昔に山サ、マタギンと行って、その年アふぶいて、
ふぶいて山のクマも何も穫れねしてあったど。
その時に、マタギ小屋にいてなあ、
その年12人行って、サンスケこさえるの忘れていたど。
(全国区の読者のために、会話のみ方言は注で入れます。)
「サンスケがいないと、オレは神様に嫌われるから、
オレ、サンスケをこしらえねば
(サンスケ居ねでこんだんだって、オレ神様に嫌われる。
わ、サンスケ、こさえねばまね。)」
一週間、なんぼ歩いたって、ウサギ一匹獲れなかった。
急いでサンスケをこしらえて、13人のつもりでいた。
その晩げ、山がふぶいて、外は恐ろしい音がした。
「あれっ、何の音だろう?
ただの音でないが
(何の音だべ? ただの音でねえ。)」
・・・と、白い塊が小屋に入って来たな、
と思ったら、それは女[おなご]で、
サンスケの方につつつっとまっすぐ向かった。
サンスケをつかんで、ぎょろっとサンスケを見て、
戸口から消えた。
「あれが、話に聞いている雪女郎でないか
(いやいや、あれが話に聞く雪女郎だじゃ!)」
と、マタギ達は騒いだ。
翌日は、いいあんばいにクマが獲れた。
あまり今年は、深追いしないでもう村に戻ろう、
と相談が決まった。
誰かが
「あれっ、サンスケがいないよ(サンスケが見えね。)」
と言い出した。
戻る準備がそろそろ終りかける頃になっても、
マタギも一人起きてこない。
「どうしたのだろう、
水汲みに出て行ったようでもないが
(いや、どうやったべな? 水汲みに出張ったんでねな。
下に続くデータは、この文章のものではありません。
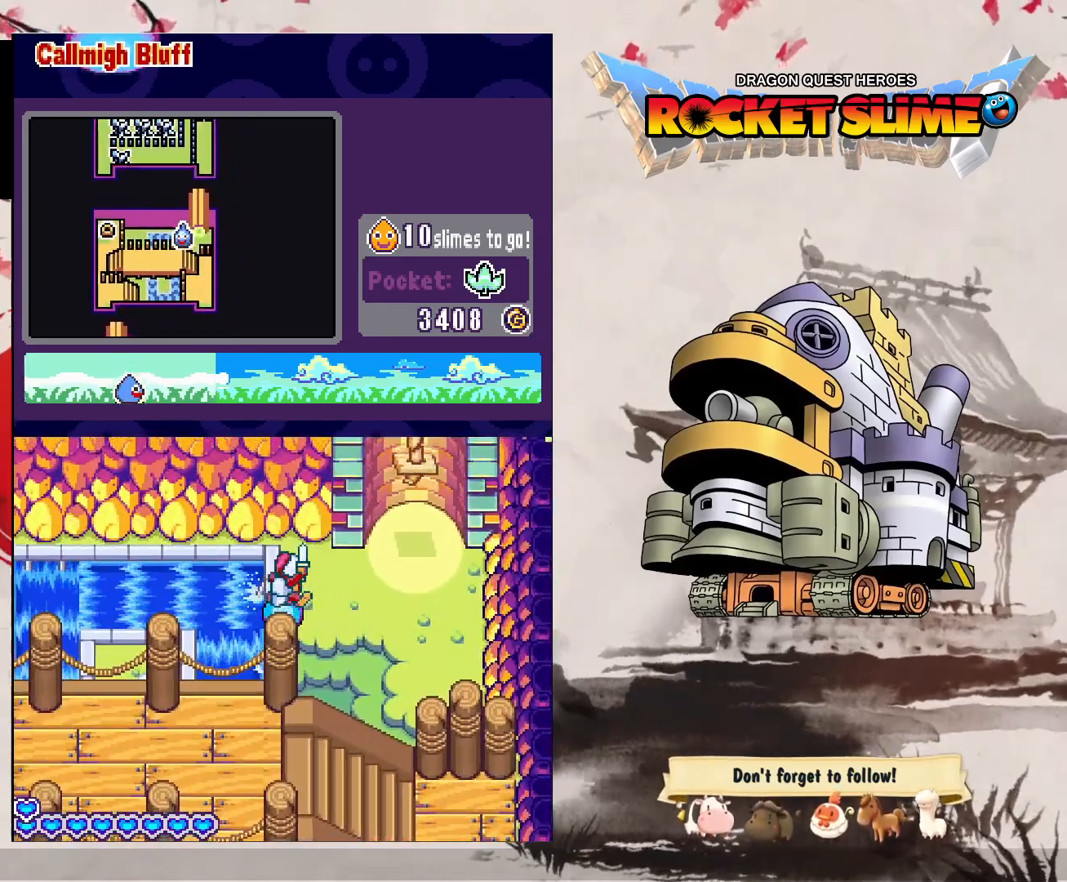
{"dt_ms": 500, "buttons": ["DPAD_RIGHT"], "left_stick": "center", "right_stick": "center", "events": []}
)」
みんなで探していると、水飲み場でサンスケを抱いて、
転んだまま息絶えていた。
だから雪女郎というのは、ふだんは何も害をしないといっても、
間違いを起こせば、このように姿を現す。
父は、
「そういうこと言えば、雪女郎に、聞かれるよ」
とよく言った。
「雪女郎は約束ごとを破れば、とがめだてするものだ」
と教えたものだった。
山の神は、十二様とか十二山の神とも呼ばれる。
この神は、12人の子どもを一度に出産したり
(→「山の神」を参照されたい)、
祭日が12月12日だったり、とかく数字の12と関係が深い。
そのため津軽(ことに西津軽地方)では、
マタギやきこりが山に入るときに、
人をかたどった木の人形を携さえて行った。
そういう習わしが、本篇の背景になっている。
(高橋喜平著、1991年刊)より。
マタギが12人で山に入るときは、
この人形(サンスケと呼ぶ)を持参して、13人という形を取る。
そうしないと、山の神の怒りに触れて、事故に遭ったり、
雪崩に巻き込まれてろくなことが起こらない。
サンスケは身代り人形に過ぎず、奇跡を起こすとか
予言をするなど不思議な力を持っているわけではないが、
“山の神除け”として重要なマスコット(?)であった。
例えば、家族が12人の場合、
家庭内の神棚にサンスケをまつって13人にする。
成田さんによると、サンスケは
家族の一員のように接しられたという。例えば、
「ほら、サンスケ起きろ」
「顔、洗ったか?」
「ごはん食べろ」
など、家族が話しかけて、
“あれしろ、これしろ!”と呼びかけたそうだ。
本篇では、山のマタギ小屋に訪れたのは山の神ではなく、
雪女という昔話になっている。
山で働くマタギにとっては、
山の神も雪女もどちらも剣呑な神格である。
雪女の峻烈な一面が、逆麟に触れると容赦なく
災難を与える山の神と、似通っているからであろうか。
現在、サンスケは「サンスケ人形」として、
弘前市のみやげ物屋で売っていると聞いている。
マタギの世界では、サンスケ自体に、今でも重みがあるのだろうか。